Can you share the complete server config file that accompanies the test that shows the issue?
The COMPLETE configuration is on the first post (nothing fancy needed on config - its the bare minimum)
reposting here:
listen: 0.0.0.0:4222
websocket {
listen: 0.0.0.0:9222
compression: false
no_tls: true
}
authorization {
timeout: 4
SOME_PERM = {
subscribe = ["xxx.>", "yyy.>"]
publish = {
deny: ">"
}
}
users [
{ user: super, password: "....." }
{ user: regular, password: "....", permissions: $SOME_PERM }
]
}
So I used your config file and your program and ran it in parallel 100 times with no issues.
So we must be doing something different. So I am running a v2.10.15 server with the config above and the program (changed the user/pass). So could you show exactly what command you used to run the program and the exact program code used?
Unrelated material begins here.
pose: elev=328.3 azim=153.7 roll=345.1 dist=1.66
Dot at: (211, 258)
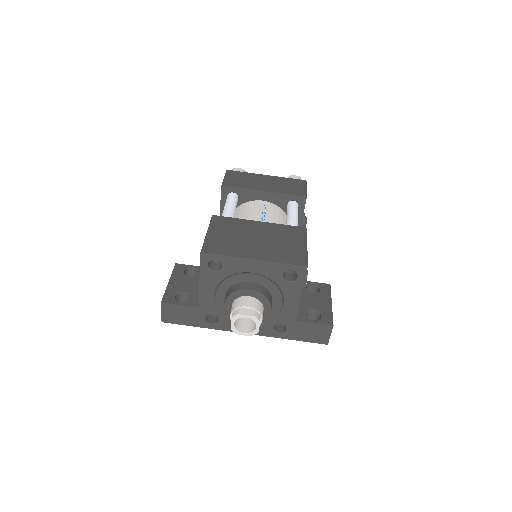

We run nats-server -c server.conf no extra params
As for the code, we have various services, including WS frontend When we look at the error 2024/03/28 11:25:51.523011 [WRN] x.y.z.a:10998 - cid:76885 - Readloop processing time: 17.422702242s
most of the x.y.z.a IP addresses are go backends using this lib to connect to nats https://github.com/orchestd/nats.io using NewNatsServiceWithBasicAuth and then connect:
func (n *defaultNatsService) Connect(natsUrl, serviceName string, authOpt nats.Option,
connectionAttempts, reconnectionAttempts, reconnectWaitSec, maxPingsOutstanding, pingIntervalSec int) error {
opts := []nats.Option{nats.Name(serviceName)}
opts = append(opts, authOpt)
opts = append(opts, nats.ReconnectWait(time.Duration(reconnectWaitSec)*time.Second))
opts = append(opts, nats.MaxReconnects(reconnectionAttempts))
opts = append(opts, nats.MaxPingsOutstanding(maxPingsOutstanding))
opts = append(opts, nats.PingInterval(time.Duration(pingIntervalSec)*time.Second))
opts = append(opts, nats.ErrorHandler(func(_ *nats.Conn, s *nats.Subscription, err error) {
n.logger.Error(context.Background(), n.formatErrorMsg("nats.ErrorHandler fired", err))
}))
opts = append(opts, nats.DisconnectErrHandler(func(nc *nats.Conn, err error) {
n.logger.Error(context.Background(), n.formatErrorMsg("nats.DisconnectErrHandler fired", err))
}))
opts = append(opts, nats.ReconnectHandler(func(nc *nats.Conn) {
n.logger.Warn(context.Background(), n.formatErrorMsg("nats.ReconnectHandler fired", nil))
}))
err := n.connect(natsUrl, opts)
if err != nil {
n.logger.Error(context.Background(), n.formatErrorMsg("can't connect to nats server", err))
if connectionAttempts < 2 {
return err
}
go func() {
var connectionError error
for i := 1; i <= connectionAttempts; i++ {
time.Sleep(time.Duration(reconnectWaitSec) * time.Second)
connectionError = n.connect(natsUrl, opts)
if connectionError == nil {
break
}
n.logger.Error(context.Background(), n.formatErrorMsg("can't connect to nats server attempt - "+fmt.Sprint(i), connectionError))
}
connectionError = fmt.Errorf(n.formatErrorMsg(fmt.Sprintf("can't connect to nats server after %v attempts. Stop trying.", connectionAttempts), connectionError))
if n.connectionFailedHandler != nil {
n.connectionFailedHandler(connectionError)
}
n.logger.Error(context.Background(), connectionError.Error())
}()
return nil
}
return nil
}
Hope this sheds more light
Just a hint that would simplify the code a lot:
You can use RetryOnFailedConnect option, that would allow to kick in the built-in nats clients reconnecting option even if initial connection failed.
Otherwise I feel it's easy to spawn a lot of new connections.